Caroline Charrière (1960-2018)

Born 1960 in Fribourg (Switzerland), Caroline Charrière has accomplished flute studies at the Lausanne Conservatory (with Pierre Wavre) and completed them with Aurèle Nicolet and at the Royal North... Read more

About Victor

Incidental Music for Victor ou les Enfants au pouvoir by Roger Vitrac (1928)

Between 2001 and 2006, Caroline Charrière wrote several pieces of music for the Théâtre des Osses in Fribourg, either for existing plays or for plays commissioned by the institution, notably from the French-speaking author Isabelle Daccord.

The play Victor ou Les enfants au pouvoir, by Roger Vitrac, was created in Paris in 1928. It is about the grimacing image of French society, but also about its recent history and the world of theater at the time. The surrealist approach reverses the roles of children and parents and the children do not hesitate to point out the hypocrisy of the adult world. No certainty resists their merciless gaze, and the whole of society wavers under their perceptive gaze.

About her incidental music, the composer writes:

"It was a delicate exercise to write the music for Victor.
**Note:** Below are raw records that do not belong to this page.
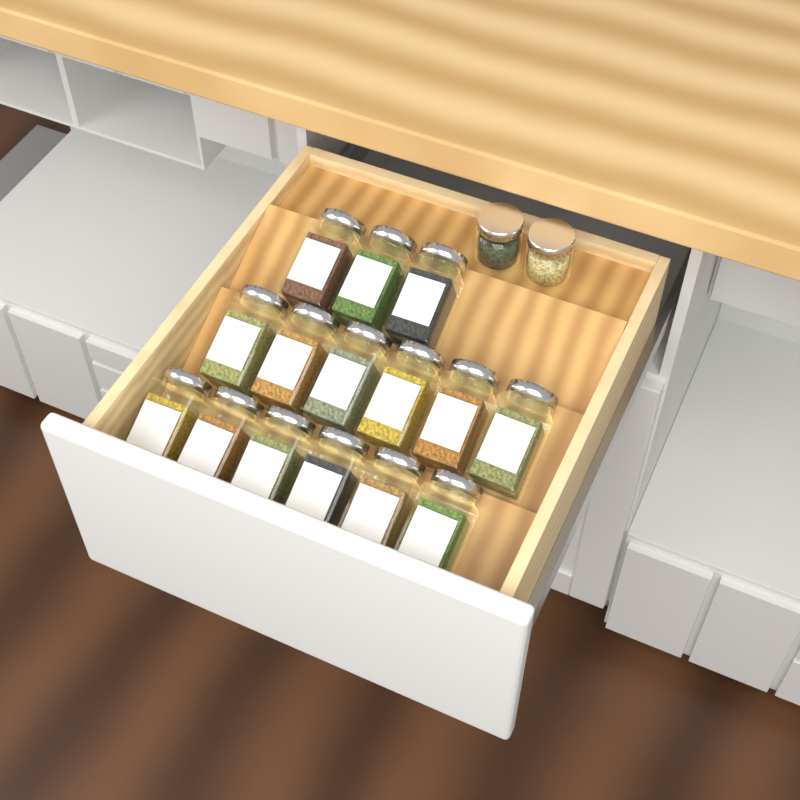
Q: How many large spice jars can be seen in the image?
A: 15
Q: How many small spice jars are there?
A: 2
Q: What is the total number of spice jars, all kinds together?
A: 17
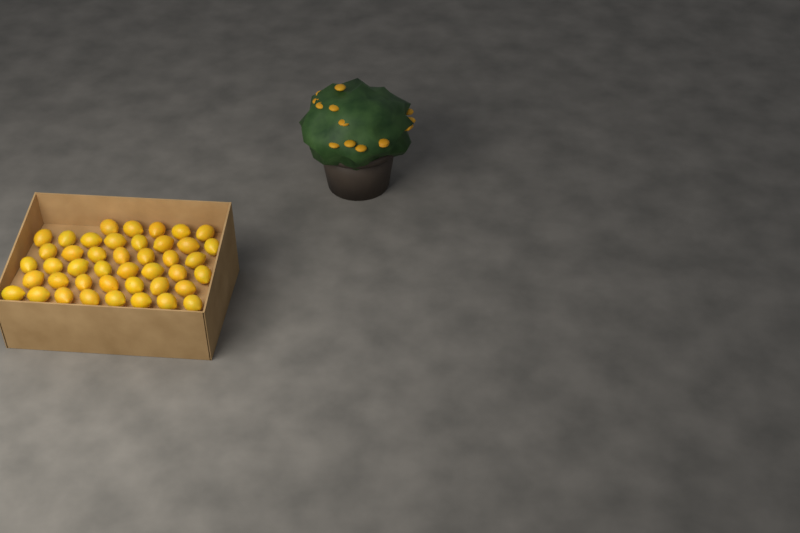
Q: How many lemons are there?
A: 43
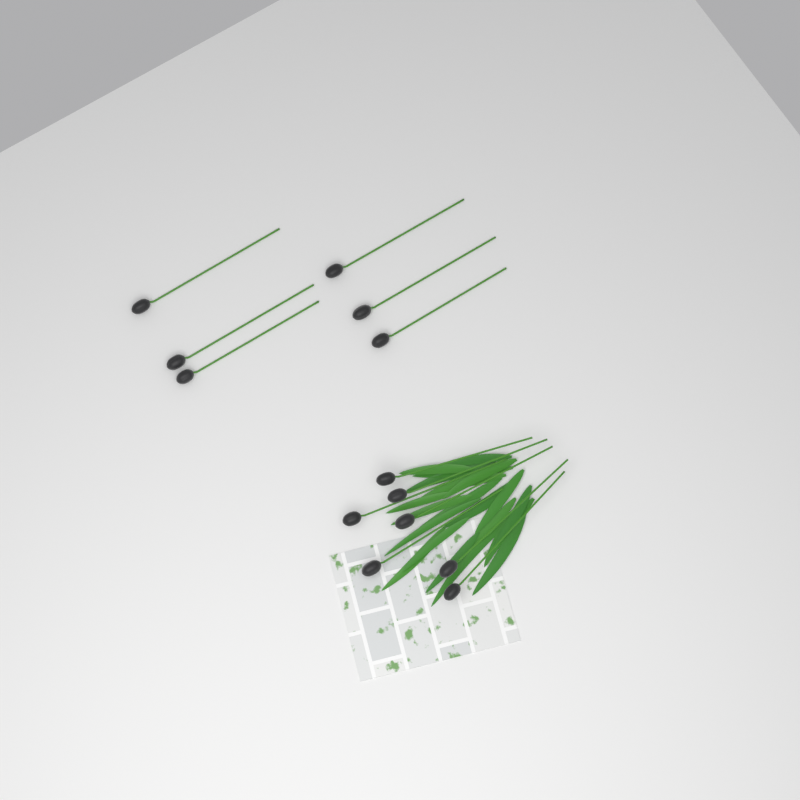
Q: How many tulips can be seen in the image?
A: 13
I always try to capture the atmosphere of the play, the character of the characters, their evolution, and here, it seemed to me that I had to contain everything: laughter, tears, madness, dreams, cruelty, I finally opted for a music of salon, such as it was practiced in the bourgeois families, at the end of XIX - beginning of XX century and the duet violin and piano was then very indicated for this kind of music. I have made it sometimes light, sometimes grating, sometimes very sweet, even old-fashioned. A few hammering rhythms also evoke a background of patriotism."

Humor, often caustic, is omnipresent, for example when the horse's gallop turns into a Radetzky march (No. 8). But when the disgust at hypocrisy becomes too unbearable (no. 6, "Des cochons, des cochons"), all that remains of the music is a nervous tapping of the fingers on a small drum. As for death (No. 10), it is represented by long chords on which hover high notes of the violin, a way to illustrate the suspended time, stylistic figure recurring in the music of Caroline Charriere. Equally typical of her writing are the "pulsed ostinati" that illustrate the sequence No. 3, entitled "In a strange dream": an undulating motif in a tight ambitus that evolves rhythmically and melodically in an almost imperceptible way, before being syncopated and fragmented by the violin.

The composer took the message of the piece very seriously, perceiving its realism underneath its absurdity, the quest for truth having been one of the leitmotivs of her life.

Publishing this incidental music as a small suite for violin and piano is a good idea, as the essentially playful music allows the performers to try out the special effects of modern music, such as prepared piano and distorted violin sounds.